• EXERCISE DESCRIPTION: Return the listing exactly as it appears, but strip out the images.

• RECORDS FOR PROCESSING:
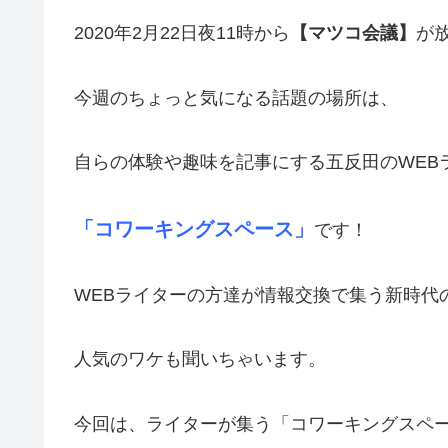
2020年2月22日夜11時から
【マツコ会議】
が
今週のちょっと気になる話題の場所は、
自らの体験や趣味を記事にする五反田のWEB
「コワーキングスペース」
です！
WEBライターの方達が情報交換で集う新時代
人気のワケも聞いちゃいます。
今回は、ライターが集う「コワーキングスペ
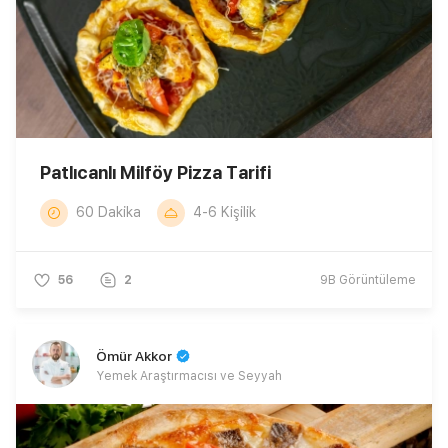
Patlıcanlı Milföy Pizza Tarifi
60 Dakika
4-6 Kişilik
56
2
9B
Görüntüleme
Ömür Akkor
Yemek Araştırmacısı ve Seyyah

• RESPONSE AREA:
2020年2月22日夜11時から
【マツコ会議】
が
今週のちょっと気になる話題の場所は、
自らの体験や趣味を記事にする五反田のWEB
「コワーキングスペース」
です！
WEBライターの方達が情報交換で集う新時代
人気のワケも聞いちゃいます。
今回は、ライターが集う「コワーキングスペ
Patlıcanlı Milföy Pizza Tarifi
60 Dakika
4-6 Kişilik
56
2
9B
Görüntüleme
Ömür Akkor
Yemek Araştırmacısı ve Seyyah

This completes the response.